I love the Twins and have followed them for 56 years through down times and good. It’s because I care that I will call out management or the manager when they are hurting. Management should have had better backups than Cave for Buxton and Adrianza or Gonzalez for Donaldson. With a good backup 1st baseman, Sano could have spent time on the bench when he became a lost strikeout machine. Luckily we had Jeffers for Garver. I like Gordon as a possible replacement for Arraez. Who has the best skill set for the team? Kirilloff has a role. Painfully, Kepler generally has an unacceptable low batting average. The bench is far too week and the starting pitching at 4 and 5 needs better insurance. A quality backup for Buxton is necessary.

 

I’m one of the ones that supports Rosario. I see him make almost all routine catches and he has adequate range plus a monster throwing arm, which impacts games more than the average home run, IMO. We need a closer. Romo, M Gonzalez, Adrianza should be let go. MLB ready backup for Donaldson. Dobnak and Smeltzer can’t be counted on IMO and the 2019 and 2020 numbers prove it.
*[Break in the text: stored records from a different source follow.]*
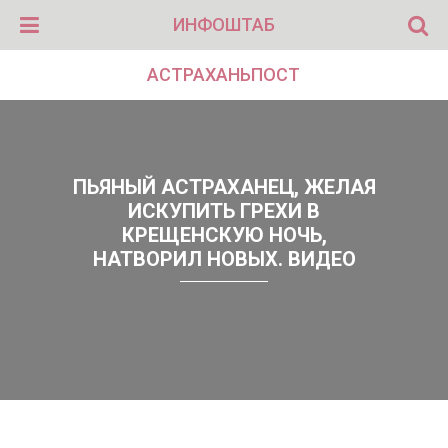
ИНФОШТАБ
АСТРАХАНЬПОСТ
ПЬЯНЫЙ АСТРАХАНЕЦ, ЖЕЛАЯ
ИСКУПИТЬ ГРЕХИ В
КРЕЩЕНСКУЮ НОЧЬ,
НАТВОРИЛ НОВЫХ. ВИДЕО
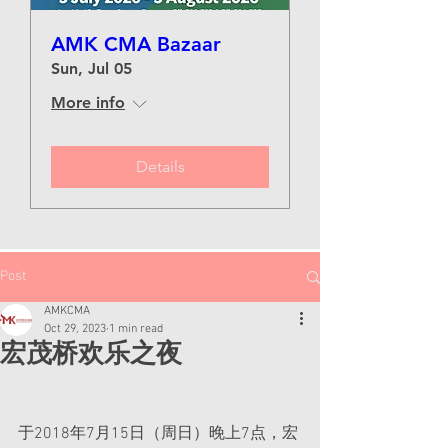
AMK CMA Bazaar
Sun, Jul 05
More info
Details
Post
AMKCMA
Oct 29, 2023
1 min read
宏茂桥欢乐之夜
于2018年7月15日（周日）晚上7点，宏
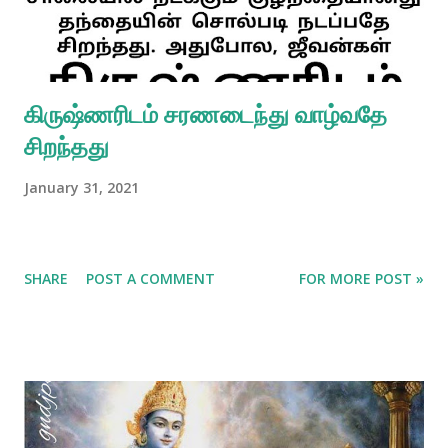
கிருஷ்ணரிடம் சரணடைந்து வாழ்வதே
சிறந்தது
January 31, 2021
SHARE
POST A COMMENT
FOR MORE POST »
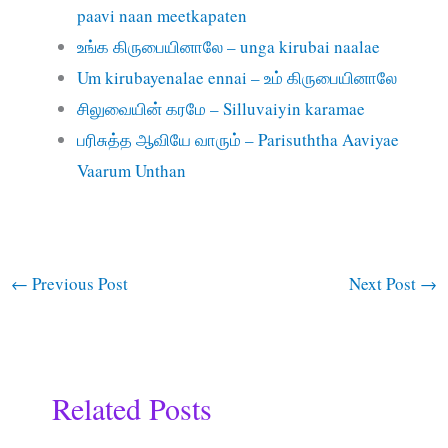
paavi naan meetkapaten
உங்க கிருபையினாலே – unga kirubai naalae
Um kirubayenalae ennai – உம் கிருபையினாலே
சிலுவையின் கரமே – Silluvaiyin karamae
பரிசுத்த ஆவியே வாரும் – Parisuththa Aaviyae
Vaarum Unthan
←
Previous Post
Next Post
→
Related Posts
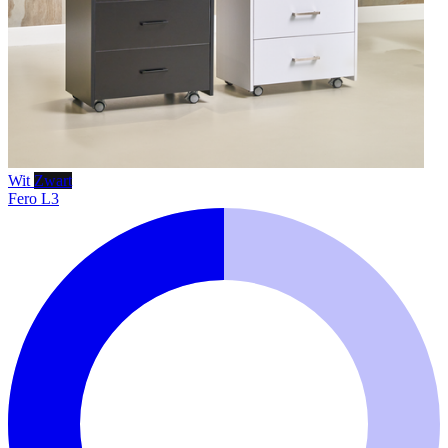
Wit
Zwart
Fero L3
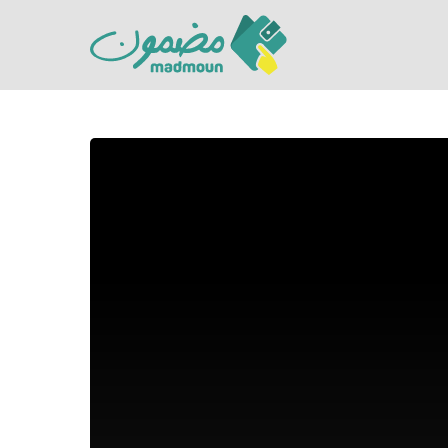
Hit enter to search or ESC to close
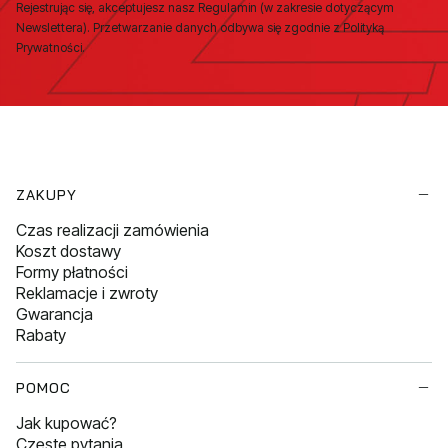
Rejestrując się, akceptujesz nasz Regulamin (w zakresie dotyczącym
Newslettera). Przetwarzanie danych odbywa się zgodnie z Polityką
Prywatności.
Linki w stopce
ZAKUPY
Czas realizacji zamówienia
Koszt dostawy
Formy płatności
Reklamacje i zwroty
Gwarancja
Rabaty
POMOC
Jak kupować?
Częste pytania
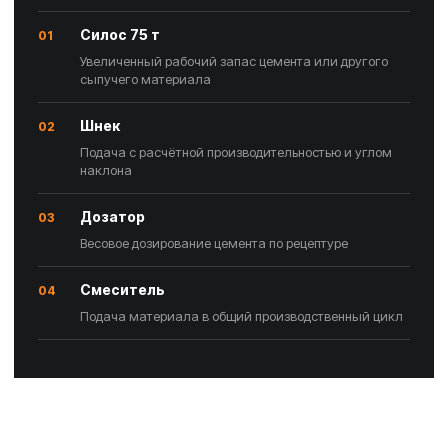
Силос 75 т
01
Увеличенный рабочий запас цемента или другого
сыпучего материала
Шнек
02
Подача с расчётной производительностью и углом
наклона
Дозатор
03
Весовое дозирование цемента по рецептуре
Смеситель
04
Подача материала в общий производственный цикл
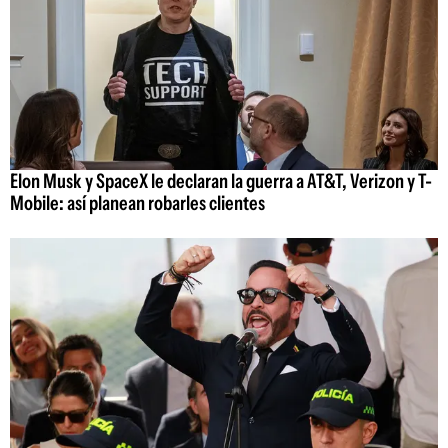
Elon Musk y SpaceX le declaran la guerra a AT&T, Verizon y T-
Mobile: así planean robarles clientes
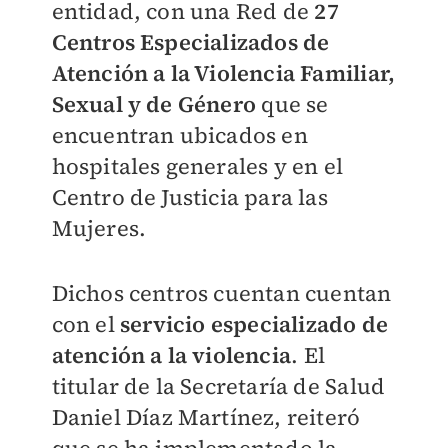
entidad, con una Red de
27
Centros Especializados de
Atención a la Violencia Familiar,
Sexual y de Género
que se
encuentran ubicados en
hospitales generales y en el
Centro de Justicia para las
Mujeres.
Dichos centros cuentan cuentan
con el
servicio especializado de
atención a la violencia
. El
titular de la Secretaría de Salud
Daniel Díaz Martínez, reiteró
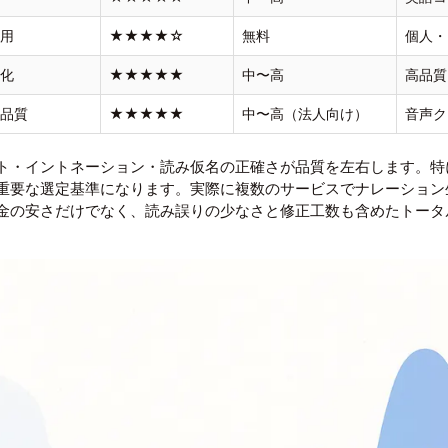
専用
★★★★☆
無料
個人・
特化
★★★★★
中〜高
高品質
高品質
★★★★★
中〜高（法人向け）
音声ク
ト・イントネーション・読み仮名の正確さが品質を左右します。特
重要な選定基準になります。実際に複数のサービスでナレーション
金の安さだけでなく、読み誤りの少なさと修正工数も含めたトータ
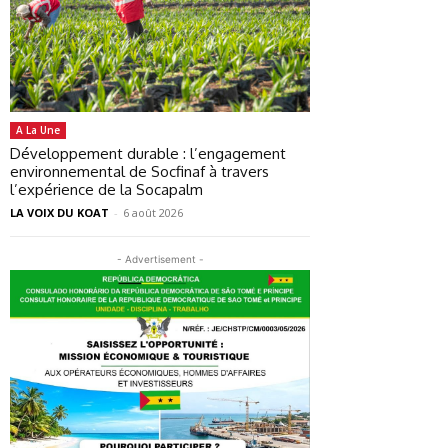
A La Une
Développement durable : l’engagement
environnemental de Socfinaf à travers
l’expérience de la Socapalm
LA VOIX DU KOAT
-
6 août 2026
- Advertisement -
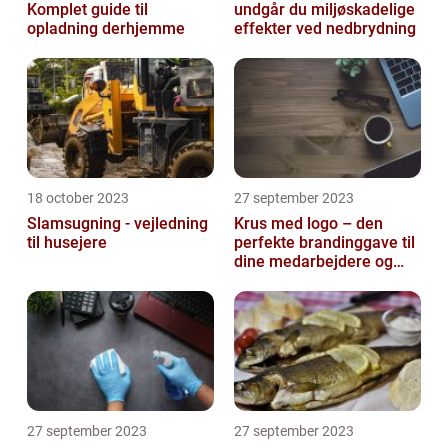
Komplet guide til
undgår du miljøskadelige
opladning derhjemme
effekter ved nedbrydning
18 october 2023
27 september 2023
Slamsugning - vejledning
Krus med logo – den
til husejere
perfekte brandinggave til
dine medarbejdere og
kunder
27 september 2023
27 september 2023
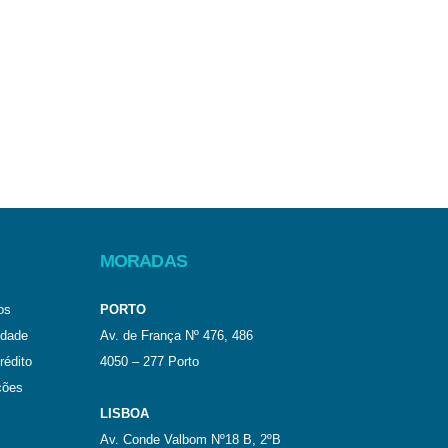
MORADAS
os
PORTO
idade
Av. de França Nº 476, 486
rédito
4050 – 277 Porto
ções
LISBOA
Av. Conde Valbom Nº18 B, 2ºB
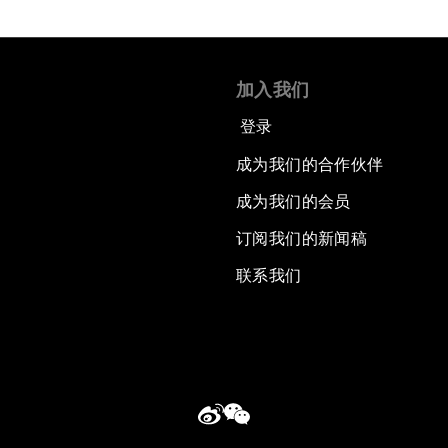
加入我们
登录
成为我们的合作伙伴
成为我们的会员
订阅我们的新闻稿
联系我们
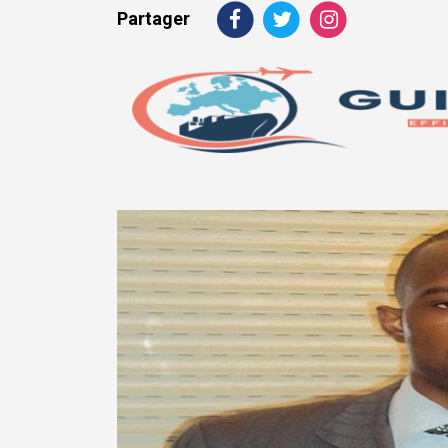
Partager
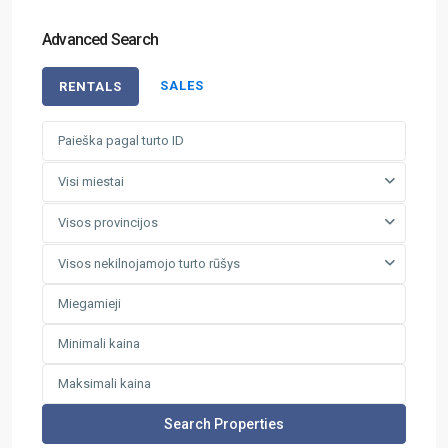
Advanced Search
SALES
RENTALS
Visi miestai
Visos provincijos
Visos nekilnojamojo turto rūšys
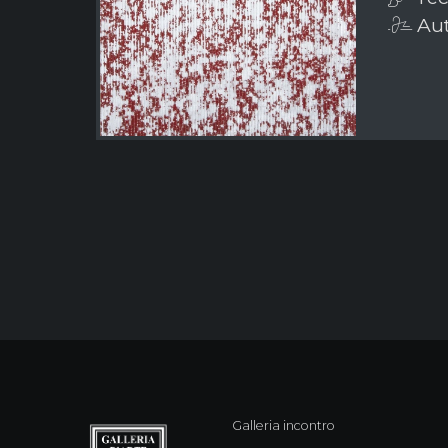
Aut
Galleria incontro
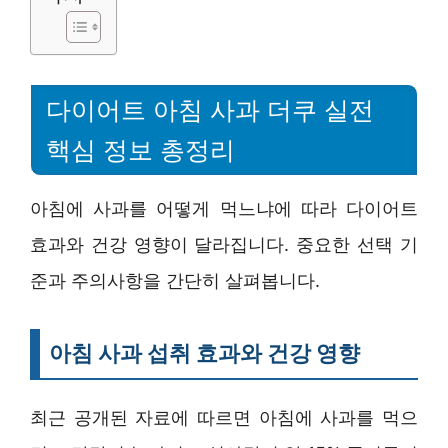
다이어트 아침 사과 더쿠 실전
핵심 정보 총정리
아침에 사과를 어떻게 먹느냐에 따라 다이어트
효과와 건강 영향이 달라집니다. 중요한 선택 기
준과 주의사항을 간단히 살펴봅니다.
아침 사과 섭취 효과와 건강 영향
최근 공개된 자료에 따르면 아침에 사과를 먹으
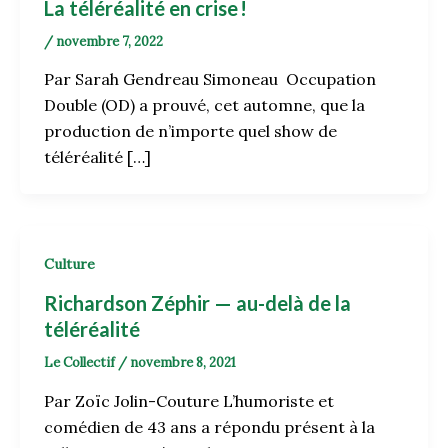
La téléréalité en crise !
/
novembre 7, 2022
Par Sarah Gendreau Simoneau Occupation
Double (OD) a prouvé, cet automne, que la
production de n’importe quel show de
téléréalité […]
Culture
Richardson Zéphir — au-delà de la
téléréalité
Le Collectif
/
novembre 8, 2021
Par Zoïc Jolin-Couture L’humoriste et
comédien de 43 ans a répondu présent à la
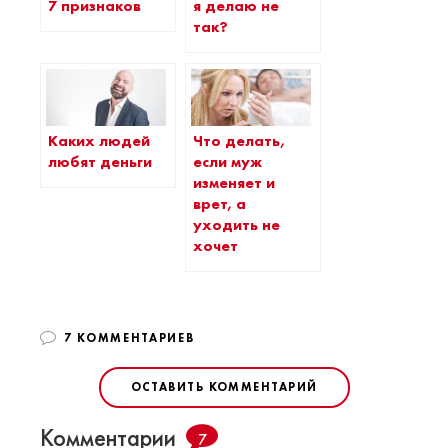
7 признаков
я делаю не
так?
Каких людей
Что делать,
любят деньги
если муж
изменяет и
врет, а
уходить не
хочет
7 КОММЕНТАРИЕВ
ОСТАВИТЬ КОММЕНТАРИЙ
Комментарии
7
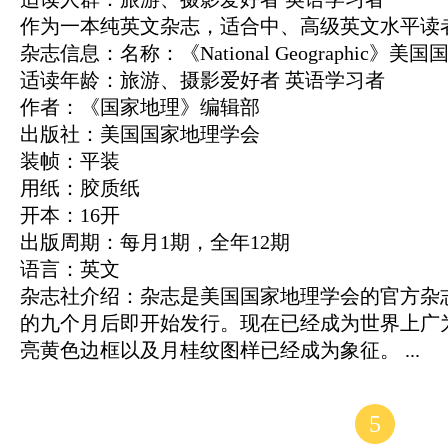
作为一本纯英文杂志，适合中、高级英文水平读
杂志信息：名称：《National Geographic》
适读年龄：旅游、摄影爱好者 英语学习者
作者：《国家地理》编辑部
出版社：美国国家地理学会
装帧：平装
用纸：胶质纸
开本：16开
出版周期：每月1期，全年12期
语言：英文
杂志社介绍：杂志是美国国家地理学会的官方杂志
的九个月后即开始发行。现在已经成为世界上广
亮黄色边框以及月桂纹图样已经成为象征。 ...
5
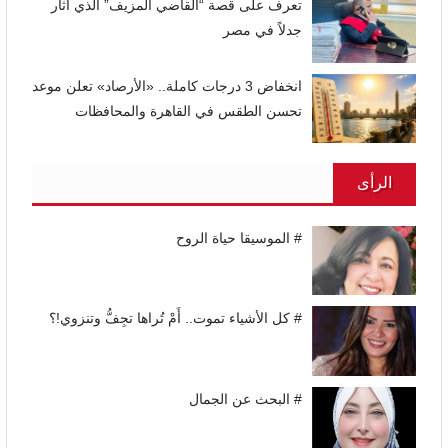
تعرف على قصة “القاضي المزيف” الذي أثار
جدلاً في مصر
انخفاض 3 درجات كاملة.. «الأرصاد» تعلن موعد
تحسن الطقس في القاهرة والمحافظات
الرأى
# الموسيقا حياة الروح
# كل الأشياء تموت.. أَمْ تُراها تجِفُّ وتنزوي!؟
# البحث عن الجمال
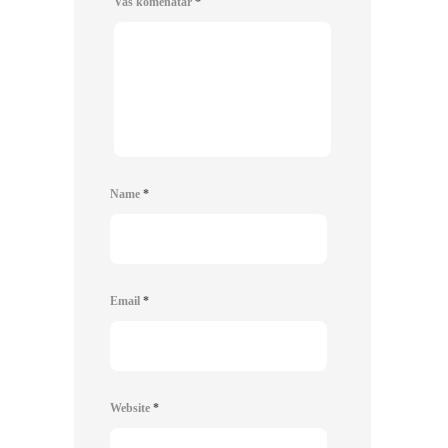
Vaš komenatar
*
Name
*
Email
*
Website
*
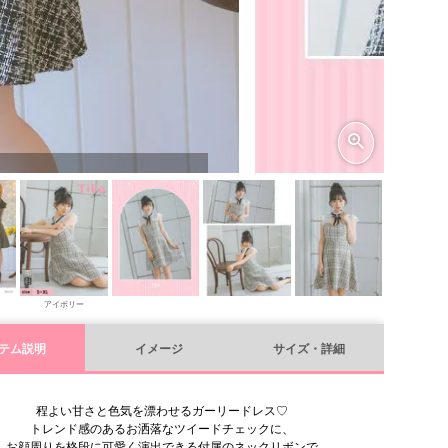
アイボリー
テム説明
イメージ
サイズ・詳細
程よい甘さと色気を漂わせるガーリードレス♡
トレンド感のあるお洒落なツイードチェックに、
お顔周りを格段に可愛く演出できる付属のネックリボンで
We probably need a new manager or one (Rocco) who is willing to correct his mistakes and grow.

 

I like Rooker to be an important piece next year.

 

Management needs to bring in MLB ready players to share time with or replace Donaldson, Buxton, Sano and possible Arraez (Gordon).

 

WIN TWINS!

 

This post is excellent and covers it all.  Although when he mentions bringing in MLB ready players, I wonder how much will their readiness will be taken into account over their service time.  We have already seen how much service time matters to the FO, given their history with Buxton for one example.  Plus, I really wonder why Kirilloff was brought up only for a game that doesn't count toward his service time.  If he was really MLB ready for postseason, wasn't he good enough to bring up in the regular season when injuries were mounting?  Or were they afraid of the clock staring to tick on his service time?